In August of 2017 the National Park Service began the monumental project of restoring the aqueduct completing the project in August of 2019. The project included constructing cofferdams within Conococheague Creek and rebuilding the aqueduct piers; rebuilding and lining the aqueduct prism so that it is safe, sustainable, and watertight; repairs to the stone work; installation of a period-appropriate guardrail; clearing the canal prism upstream including constructing a berm; and removal of the existing berm on the downstream side so that entire stretch could be re-watered.
Photo by: Jimmie Kackley, Martinsburg WV 2020
Aqueduct at Conococheague creek
Aqueduct at Conococheague creek
The C & O Canal Conococheague Aqueduct #5, Section 183 of was contracted on 25 August 1832 to Michael Byrne & Company. Work commenced in February of 1833 and was completed in Oct/Nov of 1835 at a cost of $43,283.78 to carry canal boats across the Conococheague Creek.
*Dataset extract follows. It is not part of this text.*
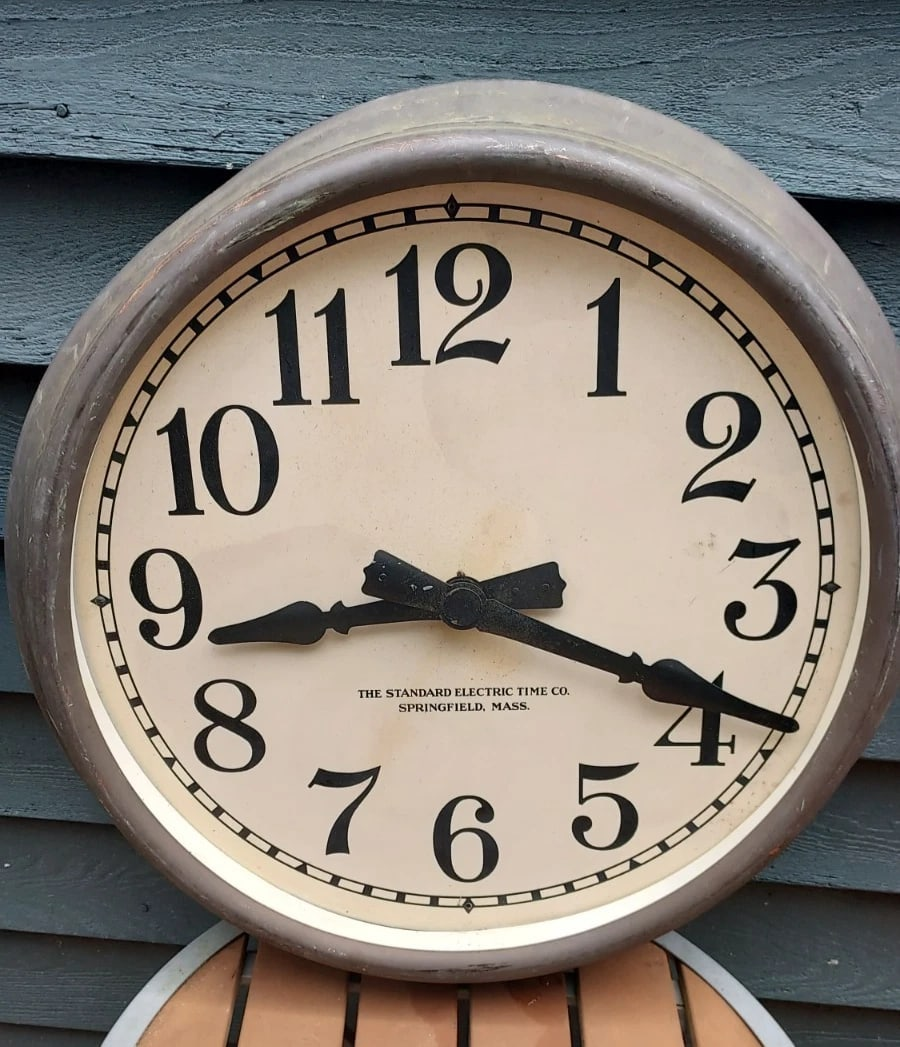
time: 3:43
In antiquity, aqueducts were a means to transport water from one place to another, achieving a regular and controlled water supply.

Locals enjoying the aqueduct
On April 29, 1920, the captain of canal towage company boat No. 72, Frank Myers of Big Pool, unloaded his boat at Steffey & Findlay's wharf and was head north for Cumberland.
Myers then entered the aqueduct lead by his son driving a three-mule team.
Just as the boat was mid-way through the aqueduct and the mule-team nearly to the upper end, 175 feet of the masonry wall of the Aqueduct collapsed on the north side of the Aqueduct in the the Conococheague Creek.
Frank Myers boat was swept down into the Conococheague Creek. Amazingly, Myers was able to leap to safety, and his sons and the mules were unscathed.
Water rushed through the broken wall like a cataract for hours until the Williamsport division of the canal was emptied. 
The canal supervisor for the region assured folks the supporting arches seemed intact, and the aqueduct would be repaired within weeks. 
 After the accident, the canal company replaced the wall with a wooden trunk. During the remaining four years of the canal’s use, the wooden wall remained in place. Since that time, the wood has rotted away, leaving the majestic structure without one of the essential features of an aqueduct.
The wooden walls being installs while Frank Myer's boat was still resting where it had capsized into the Conococheague Creek.
The wooden wall repairs lasted for four years before the wood rotted.